▸ TASK OBJECTIVE
Tell how many lines in the data below include the word "anchor". The answer is the number only.

▸ Stored items
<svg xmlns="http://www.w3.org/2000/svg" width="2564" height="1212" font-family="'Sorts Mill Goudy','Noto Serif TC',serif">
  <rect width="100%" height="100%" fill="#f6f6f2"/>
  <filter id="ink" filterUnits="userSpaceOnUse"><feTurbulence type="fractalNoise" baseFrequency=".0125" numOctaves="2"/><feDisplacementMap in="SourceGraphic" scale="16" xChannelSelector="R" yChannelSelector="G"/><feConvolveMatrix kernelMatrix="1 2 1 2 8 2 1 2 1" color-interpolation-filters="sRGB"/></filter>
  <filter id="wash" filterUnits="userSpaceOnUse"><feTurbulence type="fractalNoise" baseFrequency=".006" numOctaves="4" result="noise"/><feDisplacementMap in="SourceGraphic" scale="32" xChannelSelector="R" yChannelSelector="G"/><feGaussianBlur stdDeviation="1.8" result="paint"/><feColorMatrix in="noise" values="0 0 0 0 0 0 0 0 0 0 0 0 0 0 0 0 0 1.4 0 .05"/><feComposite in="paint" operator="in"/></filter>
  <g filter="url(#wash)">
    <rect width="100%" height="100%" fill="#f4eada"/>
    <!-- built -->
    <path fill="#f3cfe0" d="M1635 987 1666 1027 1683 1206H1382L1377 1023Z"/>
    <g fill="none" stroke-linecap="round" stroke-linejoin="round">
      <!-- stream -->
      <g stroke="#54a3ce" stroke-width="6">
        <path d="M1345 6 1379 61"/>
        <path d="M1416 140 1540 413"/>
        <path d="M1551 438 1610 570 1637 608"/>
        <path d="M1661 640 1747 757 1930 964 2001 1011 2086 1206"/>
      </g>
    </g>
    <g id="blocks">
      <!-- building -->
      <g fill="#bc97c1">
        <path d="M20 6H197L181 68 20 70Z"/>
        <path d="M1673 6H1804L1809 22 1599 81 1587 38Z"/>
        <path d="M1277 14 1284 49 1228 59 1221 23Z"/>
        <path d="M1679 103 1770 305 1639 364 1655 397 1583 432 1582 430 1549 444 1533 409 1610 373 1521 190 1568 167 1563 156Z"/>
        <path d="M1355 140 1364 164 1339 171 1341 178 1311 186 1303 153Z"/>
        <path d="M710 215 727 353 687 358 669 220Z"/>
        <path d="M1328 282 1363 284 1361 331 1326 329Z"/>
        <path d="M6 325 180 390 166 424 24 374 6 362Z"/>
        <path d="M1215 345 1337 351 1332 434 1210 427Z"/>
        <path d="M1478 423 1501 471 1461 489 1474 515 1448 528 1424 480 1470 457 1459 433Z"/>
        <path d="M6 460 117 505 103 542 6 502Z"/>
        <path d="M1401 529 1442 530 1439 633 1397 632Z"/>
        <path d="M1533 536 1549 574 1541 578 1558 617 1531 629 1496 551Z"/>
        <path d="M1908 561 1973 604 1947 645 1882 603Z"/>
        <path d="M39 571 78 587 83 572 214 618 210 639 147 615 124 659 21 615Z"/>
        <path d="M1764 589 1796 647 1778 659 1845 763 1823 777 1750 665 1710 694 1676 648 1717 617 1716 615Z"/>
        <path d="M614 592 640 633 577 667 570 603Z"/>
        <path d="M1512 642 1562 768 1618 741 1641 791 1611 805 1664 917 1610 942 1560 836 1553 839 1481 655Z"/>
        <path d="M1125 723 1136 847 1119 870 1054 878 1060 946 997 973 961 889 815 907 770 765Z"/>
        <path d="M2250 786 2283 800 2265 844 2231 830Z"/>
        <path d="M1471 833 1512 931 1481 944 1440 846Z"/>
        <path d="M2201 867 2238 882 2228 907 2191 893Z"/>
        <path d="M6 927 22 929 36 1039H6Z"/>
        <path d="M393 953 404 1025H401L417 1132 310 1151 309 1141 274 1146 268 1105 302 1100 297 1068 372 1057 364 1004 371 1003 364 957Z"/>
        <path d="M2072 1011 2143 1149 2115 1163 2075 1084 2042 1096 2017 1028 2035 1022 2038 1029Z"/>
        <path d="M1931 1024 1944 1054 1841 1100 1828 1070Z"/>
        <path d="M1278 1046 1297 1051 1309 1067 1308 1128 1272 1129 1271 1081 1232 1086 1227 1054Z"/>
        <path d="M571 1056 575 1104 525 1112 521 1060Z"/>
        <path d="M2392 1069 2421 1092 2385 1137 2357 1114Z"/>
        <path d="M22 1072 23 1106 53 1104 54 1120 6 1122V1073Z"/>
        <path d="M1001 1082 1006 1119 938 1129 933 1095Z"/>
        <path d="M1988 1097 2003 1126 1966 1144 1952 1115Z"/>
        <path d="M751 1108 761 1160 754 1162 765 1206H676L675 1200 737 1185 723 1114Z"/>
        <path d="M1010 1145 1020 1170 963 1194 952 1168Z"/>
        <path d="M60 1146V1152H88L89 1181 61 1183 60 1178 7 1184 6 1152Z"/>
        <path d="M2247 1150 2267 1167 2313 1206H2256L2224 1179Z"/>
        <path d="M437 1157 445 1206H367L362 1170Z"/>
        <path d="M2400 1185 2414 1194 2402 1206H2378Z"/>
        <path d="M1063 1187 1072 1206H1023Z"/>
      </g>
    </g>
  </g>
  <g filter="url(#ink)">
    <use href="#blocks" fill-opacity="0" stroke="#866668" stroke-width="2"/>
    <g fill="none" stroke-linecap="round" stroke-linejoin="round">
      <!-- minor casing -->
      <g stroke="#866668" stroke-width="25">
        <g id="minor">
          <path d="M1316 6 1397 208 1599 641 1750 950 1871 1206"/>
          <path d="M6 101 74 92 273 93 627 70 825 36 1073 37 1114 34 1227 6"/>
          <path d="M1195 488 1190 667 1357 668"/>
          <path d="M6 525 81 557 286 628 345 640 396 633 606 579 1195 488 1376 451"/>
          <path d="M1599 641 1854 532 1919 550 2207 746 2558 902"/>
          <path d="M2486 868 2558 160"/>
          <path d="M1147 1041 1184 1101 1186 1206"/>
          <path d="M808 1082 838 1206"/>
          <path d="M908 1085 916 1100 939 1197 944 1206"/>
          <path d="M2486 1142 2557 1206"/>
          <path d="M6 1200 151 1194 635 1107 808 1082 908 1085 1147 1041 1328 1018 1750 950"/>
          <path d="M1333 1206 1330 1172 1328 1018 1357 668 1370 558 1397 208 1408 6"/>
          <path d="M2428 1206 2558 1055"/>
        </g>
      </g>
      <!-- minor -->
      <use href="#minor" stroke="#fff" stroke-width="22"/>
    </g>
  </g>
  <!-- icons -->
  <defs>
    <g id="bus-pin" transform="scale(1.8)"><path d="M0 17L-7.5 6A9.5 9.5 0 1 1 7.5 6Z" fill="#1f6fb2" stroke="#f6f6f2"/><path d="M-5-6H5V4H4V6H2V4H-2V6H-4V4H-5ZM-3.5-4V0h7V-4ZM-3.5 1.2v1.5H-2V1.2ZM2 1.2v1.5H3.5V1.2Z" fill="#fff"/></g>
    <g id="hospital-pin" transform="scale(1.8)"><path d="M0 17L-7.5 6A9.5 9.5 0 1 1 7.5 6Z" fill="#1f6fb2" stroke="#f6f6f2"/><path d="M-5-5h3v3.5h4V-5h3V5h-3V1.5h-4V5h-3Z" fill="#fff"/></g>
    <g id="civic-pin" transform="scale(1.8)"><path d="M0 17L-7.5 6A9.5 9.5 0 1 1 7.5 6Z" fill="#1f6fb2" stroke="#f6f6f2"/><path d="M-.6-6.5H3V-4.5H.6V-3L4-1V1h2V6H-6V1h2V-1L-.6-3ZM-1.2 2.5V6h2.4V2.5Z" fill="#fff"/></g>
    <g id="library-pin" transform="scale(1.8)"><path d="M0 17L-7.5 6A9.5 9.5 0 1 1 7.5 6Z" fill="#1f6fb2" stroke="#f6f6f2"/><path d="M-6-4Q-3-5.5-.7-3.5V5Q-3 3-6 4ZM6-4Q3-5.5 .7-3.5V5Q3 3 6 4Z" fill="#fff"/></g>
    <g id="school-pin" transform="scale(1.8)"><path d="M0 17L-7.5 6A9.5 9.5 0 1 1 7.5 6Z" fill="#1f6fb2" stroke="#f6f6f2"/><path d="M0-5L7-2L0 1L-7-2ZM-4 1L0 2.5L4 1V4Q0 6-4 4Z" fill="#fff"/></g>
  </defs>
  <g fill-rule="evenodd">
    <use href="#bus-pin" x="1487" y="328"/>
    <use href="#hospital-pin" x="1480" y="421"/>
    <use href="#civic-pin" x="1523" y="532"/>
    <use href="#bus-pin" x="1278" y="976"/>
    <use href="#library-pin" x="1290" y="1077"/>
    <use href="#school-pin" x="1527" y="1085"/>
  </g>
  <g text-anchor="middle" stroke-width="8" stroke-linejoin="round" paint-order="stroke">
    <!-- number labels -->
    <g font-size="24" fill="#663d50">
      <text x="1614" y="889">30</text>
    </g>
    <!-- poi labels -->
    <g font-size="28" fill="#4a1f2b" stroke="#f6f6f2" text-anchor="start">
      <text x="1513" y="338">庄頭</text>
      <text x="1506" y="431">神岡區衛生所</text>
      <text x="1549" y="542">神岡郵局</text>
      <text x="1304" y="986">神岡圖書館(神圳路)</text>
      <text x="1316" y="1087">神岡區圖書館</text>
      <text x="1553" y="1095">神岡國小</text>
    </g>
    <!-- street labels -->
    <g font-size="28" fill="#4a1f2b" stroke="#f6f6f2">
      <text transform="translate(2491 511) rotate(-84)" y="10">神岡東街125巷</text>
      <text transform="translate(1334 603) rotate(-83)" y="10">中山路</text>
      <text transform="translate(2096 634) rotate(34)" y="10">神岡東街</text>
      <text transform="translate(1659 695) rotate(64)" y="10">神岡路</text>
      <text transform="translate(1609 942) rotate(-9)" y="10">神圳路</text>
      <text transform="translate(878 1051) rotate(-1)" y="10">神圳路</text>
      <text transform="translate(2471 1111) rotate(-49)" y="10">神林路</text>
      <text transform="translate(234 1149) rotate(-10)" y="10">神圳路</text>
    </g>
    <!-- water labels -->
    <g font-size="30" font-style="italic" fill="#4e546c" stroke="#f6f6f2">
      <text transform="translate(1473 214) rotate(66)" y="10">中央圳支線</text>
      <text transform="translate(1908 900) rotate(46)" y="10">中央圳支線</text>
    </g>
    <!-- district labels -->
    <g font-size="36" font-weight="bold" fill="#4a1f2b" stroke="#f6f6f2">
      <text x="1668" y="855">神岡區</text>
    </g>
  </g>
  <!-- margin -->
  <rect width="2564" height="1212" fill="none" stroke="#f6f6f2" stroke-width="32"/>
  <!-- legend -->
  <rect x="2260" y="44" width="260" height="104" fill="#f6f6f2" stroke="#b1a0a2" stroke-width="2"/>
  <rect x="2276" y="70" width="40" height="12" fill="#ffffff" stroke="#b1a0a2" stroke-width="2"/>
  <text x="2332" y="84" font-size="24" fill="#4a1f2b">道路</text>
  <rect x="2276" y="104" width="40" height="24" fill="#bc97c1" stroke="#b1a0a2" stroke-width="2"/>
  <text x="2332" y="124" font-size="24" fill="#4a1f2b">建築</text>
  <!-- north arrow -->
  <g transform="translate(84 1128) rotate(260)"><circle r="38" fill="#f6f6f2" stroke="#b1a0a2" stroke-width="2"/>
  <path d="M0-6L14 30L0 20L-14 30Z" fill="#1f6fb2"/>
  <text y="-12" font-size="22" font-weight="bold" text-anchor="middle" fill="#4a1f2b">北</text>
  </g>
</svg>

▸ REPLY TO THE TASK
3